Sorted Dataset (36.94 Seconds to do a proc sort):

• Proc SQL - 10.82 Seconds
• Proc Means using a by statement - 9.31 Seconds
• Proc Means using a class statement (nway) - 6.07 Seconds
• Data Step using by statement (I used the code from Joe's answer) - 8.97 Seconds

As you can see, I wouldn't recommend using the data step with the hash object method shown above since it took twice as long as the proc sql.

I'm not sure why proc means with a by statement took longer then proc means with a class statement, but I tried this on a bunch of different datasets and saw similar differences in runtimes (I'm using SAS 9.3 on Linux 64).

Something to keep in mind is that these runtimes might be completely different for your situation but I would recommend using the the following code to do the summation:

proc means data=issues1 noprint nway;
  class request area;
  var issue_count resolved_count;
  output out=issues2(drop=_:) sum=;
run;

Answer 3

Awkward, I think, to do it in a data step at all - summing and resetting variables at each level of the by variables would work. A hash object might also do the trick.

Perhaps the simplest non-Proc SQL method would be to use Proc Summary:-

proc summary data = issues1 nway missing;
  class request area;
  var issue_count resolved_count;
  output out = issues2 sum(issue_count) = issue_count sum(resolved_count) = resolved_count ;
run;

Answer 4

Here's the temporary array method. This is the "simplest" of them, making some assumptions about the request and area values; if those assumptions are faulty, as they often are in real data, it may not be quite as easy as this. Note that while in the below the data does happen to be sorted, I don't rely on it being sorted and the process don't gain any advantage from it being sorted.

data issues1;
do request=1 to 1e5;
  do area = 1 to 7;
    do issueNum = 1 to 1e2;
      issue_count = floor(rand('Uniform')*7);
      resolved_count = floor(rand('Uniform')*issue_count);
      output;
    end;
  end;
end;
run;

data issues2;
set issues1 end=done;
array ra_issue[1100000] _temporary_;
array ra_resolved[1100000] _temporary_;
*array index = request||area, so request 9549 area 6 = 95496.;
ra_issue[input(cats(request,area),best7.)] + issue_count;
ra_resolved[input(cats(request,area),best7.)] + resolved_count;
if done then do;
  do _t = 1 to dim(ra_issue);
    if not missing(ra_issue[_t]) then do;
      request = floor(_t/10);
      area    = mod(_t,10);
      issue_count=ra_issue[_t];
      resolved_count=ra_resolved[_t];
      output;
      keep request area issue_count resolved_count;
    end;
  end;
end;
run;

That performed comparably to PROC MEANS with CLASS, given the simple data I started it with.
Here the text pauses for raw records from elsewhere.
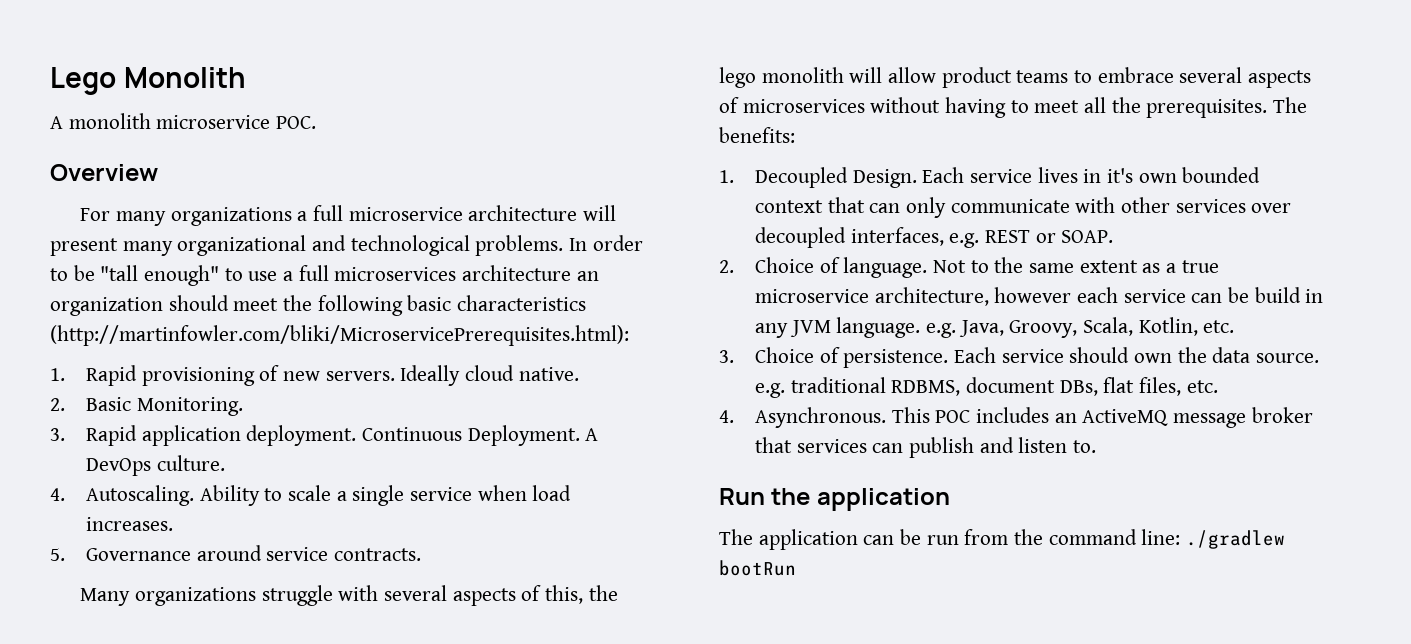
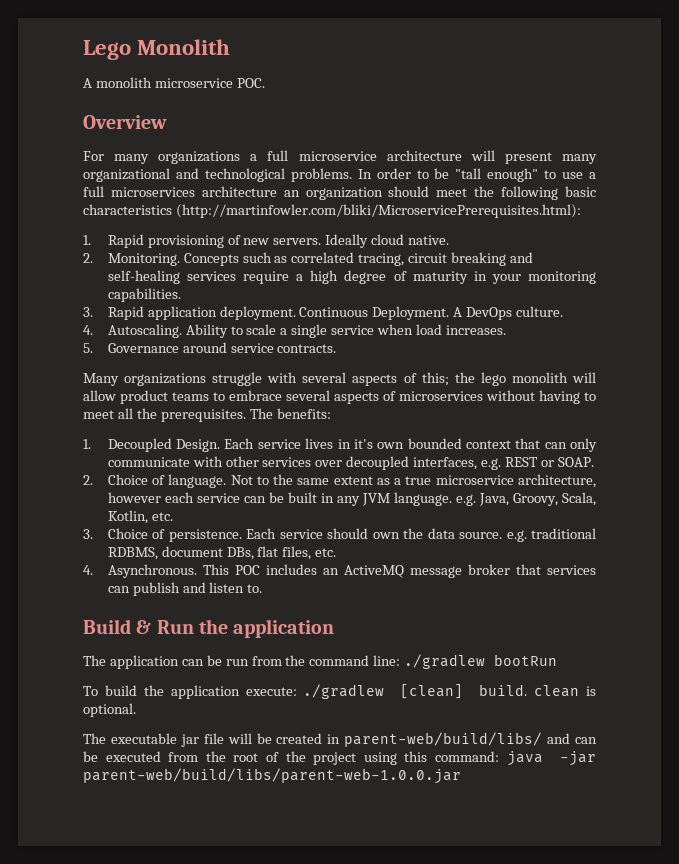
[86,397,132,411] Basic -> (93, 258) none
(243, 406) none -> [183,252,534,266] [107,270,596,284] [107,288,181,302] Concepts such as correlated tracing, circuit breaking and self-healing services require a high degree of maturity in your monitoring capabilities.
[544,585,583,604] this, -> [421,372,449,386] this;
[1254,287,1301,303] build -> [287,492,317,503] built
(1097, 446) none -> [83,619,152,634] Build &
(796, 568) none -> [83,684,596,699] [83,703,136,717] [83,732,597,747] [83,751,596,766] [83,768,461,784] // To build the application execute: ./gradlew [clean] build. clean is optional. // The executable jar file will be created in parent-web/build/libs/ and can be executed from the root of the project using this command: java -jar parent-web/build/libs/parent-web-1.0.0.jar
If you can't trivially generate a key from a combination of area and request (if they're character variables, for example), you would have to store another array of name-to-key relationships which would make it quite a lot slower if there are a lot of combinations (though if there are relatively few combinations, it's not necessarily all that bad). If for some reason you were doing this in production, I would first create a table of unique request+area combinations, create a Format and an Informat to convert back and forth from a unique key (which should be very fast AND give you a reliable index), and then do this using that format/informat rather than the cats / division-modulus that I do here.